De la paganización: María Zambrano
La muerte en Historia sucede de varias maneras, como en la vida personal, pero le lleva la ventaja de ser visible, mientras que en la muerte de la persona lo que más nos interesa queda sustraído a nuestros ojos. Aunque existe una historia no hecha de la muerte de alguien y es el curso que se produce en las vidas de los que le eran allegados: la memoria del que ha muerto no pasa por ese proceso simple que va desde el vivo, insoportable dolor, al olvido. Toda muerte deja una herencia, lo que en vida fue suyo y que aparecía ante los ojos de los qaue le amaban en diversa forma como algo cierto -casi “una cosa”- al desaparecer el soporte personal, pasa, se infiltra en consanguíneos, que toca a lo más íntimo y sustancial de la vida, a lo que nos lleva a ver en la persona viviente, algo así como una sustancia. Y las cualidades morales e intelectuales y el “estilo” que aparece en quienes lo amaron; incorporadas, transformadas a veces. Toda muerte va seguida de una lenta resurrección, si se mira desde la persona viviente desaparecida, como una parcial, y hasta grotesca supervivencia mezclada con la destrucción. Fascinadora historia no perseguida por ningún novelista, como si solamente la memoria superficial de los hechos del que se ha ido, fuera su herencia.
En la historia la muerte se ha llamado “decadencia” y su proceso ha sido seguido sólo desde el punto de vista de la desintegración, de la caída del protagonista, en un sentido lineal de una sola dimensión como si fuese un simple debilitamiento, una pérdida de poder y nada más.

- **Tareas**:
- A) ¿Cómo quedaría la parte del fragmento sobre la muerte que empieza con las palabras "En la historia" y termina con "y nada más." si cambias "decadencia" por "declive"?
- B) ¿Cómo resumirías en dos oraciones el fragmento sobre la muerte?
- C) Según el fragmento sobre la muerte, ¿por qué la muerte en la historia le lleva ventaja a la muerte en la vida personal?
Las filas no son necesarias para resolver estas tareas.

- **Datos aportados**:
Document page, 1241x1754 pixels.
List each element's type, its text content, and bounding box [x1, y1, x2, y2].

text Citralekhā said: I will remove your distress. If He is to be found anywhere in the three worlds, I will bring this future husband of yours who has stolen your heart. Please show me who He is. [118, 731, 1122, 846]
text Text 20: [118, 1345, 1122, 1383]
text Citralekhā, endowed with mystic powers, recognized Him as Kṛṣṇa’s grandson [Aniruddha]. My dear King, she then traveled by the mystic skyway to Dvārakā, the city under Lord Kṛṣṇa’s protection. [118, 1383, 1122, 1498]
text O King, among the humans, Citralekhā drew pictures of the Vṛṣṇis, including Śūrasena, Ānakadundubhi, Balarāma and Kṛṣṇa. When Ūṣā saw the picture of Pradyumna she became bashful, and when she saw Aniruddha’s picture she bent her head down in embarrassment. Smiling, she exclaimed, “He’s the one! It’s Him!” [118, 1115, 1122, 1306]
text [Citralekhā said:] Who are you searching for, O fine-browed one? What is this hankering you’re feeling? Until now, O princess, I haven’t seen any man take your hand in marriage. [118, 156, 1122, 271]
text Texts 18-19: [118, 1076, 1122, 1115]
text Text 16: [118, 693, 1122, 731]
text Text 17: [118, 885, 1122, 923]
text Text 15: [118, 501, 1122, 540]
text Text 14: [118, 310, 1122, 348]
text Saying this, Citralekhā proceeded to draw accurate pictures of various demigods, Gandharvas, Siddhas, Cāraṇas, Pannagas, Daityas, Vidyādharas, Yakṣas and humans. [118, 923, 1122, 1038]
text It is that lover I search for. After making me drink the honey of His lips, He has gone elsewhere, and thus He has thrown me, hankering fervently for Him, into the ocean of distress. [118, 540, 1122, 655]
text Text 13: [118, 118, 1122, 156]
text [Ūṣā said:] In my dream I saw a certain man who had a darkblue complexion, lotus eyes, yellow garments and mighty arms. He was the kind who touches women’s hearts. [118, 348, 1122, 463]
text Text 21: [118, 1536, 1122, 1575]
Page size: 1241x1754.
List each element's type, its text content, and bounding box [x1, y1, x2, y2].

- **Soluciones por tarea**:
- A)
En la historia la muerte se ha llamado “declive” y su proceso ha sido seguido sólo desde el punto de vista de la desintegración, de la caída del protagonista, en un sentido lineal de una sola dimensión como si fuese un simple debilitamiento, una pérdida de poder y nada más.

- B) La muerte ocurre de varias maneras en la historia, como en la vida personal, pero en la historia es visible. Toda muerte personal deja una herencia que se infiltra en quienes amaban al que murió y va seguida de una lenta resurrección mezclada con la destrucción, mientras que en la historia la muerte se ha llamado "decadencia" y solo se ha visto como desintegración y pérdida de poder.

- C) Le lleva ventaja porque es visible. En la muerte de la persona, en cambio, lo que más nos interesa queda sustraído a nuestros ojos.